In the most recent study, Yeatman and Trinitapoli wanted to find out what people understood about a new government policy that shifted priority access to drugs from the sickest people to pregnant women who are HIV positive, regardless of their health.
Most Balakans are semi-literate, so the researchers used pictures to probe what people think happens in the clinics under the new allocation system. Participants were given six drawings—a healthy-looking pregnant woman and a sick-looking one; a healthy woman who was not pregnant and a sick one; a healthy man and a sick one. They were asked to arrange them according to who they thought was likely to get anti-retroviral drugs and who wasn’t. Then the researchers asked the study participants to re-arrange the drawings according to what they thought would be the fairest way to distribute the drugs.
Only about a third of women and 20 percent of their male partners showed that they understood how the drugs were being distributed. But when those who didn’t understand moved the cards to show what they thought would be more fair, they illustrated the policy that is actually in place.
“A lot of people moved the healthy-looking pregnant woman up, to show that she should be prioritized,” Trinitapoli said. “So the sensibilities around fairness are highly consistent with the policy. But the policy hasn’t been communicated to a general audience. And that gap between what people think is happening and what people think is fair is pretty unnecessary.”

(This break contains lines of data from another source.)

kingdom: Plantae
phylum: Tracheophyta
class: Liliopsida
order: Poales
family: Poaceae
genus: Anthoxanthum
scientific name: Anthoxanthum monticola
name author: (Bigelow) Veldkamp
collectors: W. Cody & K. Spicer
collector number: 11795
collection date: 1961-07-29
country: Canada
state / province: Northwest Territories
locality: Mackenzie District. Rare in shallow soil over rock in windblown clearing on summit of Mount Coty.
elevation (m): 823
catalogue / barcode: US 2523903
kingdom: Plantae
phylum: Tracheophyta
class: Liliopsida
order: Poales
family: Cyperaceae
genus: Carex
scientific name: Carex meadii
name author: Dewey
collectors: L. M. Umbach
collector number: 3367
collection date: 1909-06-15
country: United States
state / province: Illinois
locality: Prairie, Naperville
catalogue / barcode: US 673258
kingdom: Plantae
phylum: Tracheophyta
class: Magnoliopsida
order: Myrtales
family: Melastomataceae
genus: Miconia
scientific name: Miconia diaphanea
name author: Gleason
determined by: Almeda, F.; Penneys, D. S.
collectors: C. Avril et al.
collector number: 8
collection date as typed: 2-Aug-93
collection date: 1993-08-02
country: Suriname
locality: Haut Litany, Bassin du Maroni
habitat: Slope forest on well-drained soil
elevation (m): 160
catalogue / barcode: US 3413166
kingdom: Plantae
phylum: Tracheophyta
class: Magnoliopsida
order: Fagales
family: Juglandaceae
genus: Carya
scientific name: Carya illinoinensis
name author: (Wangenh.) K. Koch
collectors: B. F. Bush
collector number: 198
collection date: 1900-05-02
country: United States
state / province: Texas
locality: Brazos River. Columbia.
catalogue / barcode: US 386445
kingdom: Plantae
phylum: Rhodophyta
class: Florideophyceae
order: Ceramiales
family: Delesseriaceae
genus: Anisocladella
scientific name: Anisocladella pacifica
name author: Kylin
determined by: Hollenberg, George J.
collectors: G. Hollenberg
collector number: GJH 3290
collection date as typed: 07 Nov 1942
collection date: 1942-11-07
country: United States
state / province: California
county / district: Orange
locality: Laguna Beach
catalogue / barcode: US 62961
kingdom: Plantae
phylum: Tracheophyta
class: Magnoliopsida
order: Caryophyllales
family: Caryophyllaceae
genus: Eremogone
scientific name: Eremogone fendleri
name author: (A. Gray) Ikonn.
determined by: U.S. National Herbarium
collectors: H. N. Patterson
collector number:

In the next phase of their research, Trinitapoli and Yeatman plan to look at how HIV-AIDS reduces trust between partners and de-stabilizes relationships, creating an environment in which the disease can spread more quickly. And they want to look at how understandings of the disease are changing as more people gain access to treatment and live long, normal lives.
“In a place like Malawi, where the GDP is one of the lowest in the world and most people live as subsistence farmers, can it really happen that HIV will become a chronic, manageable condition like it is in the United States?” Trinitapoli asked.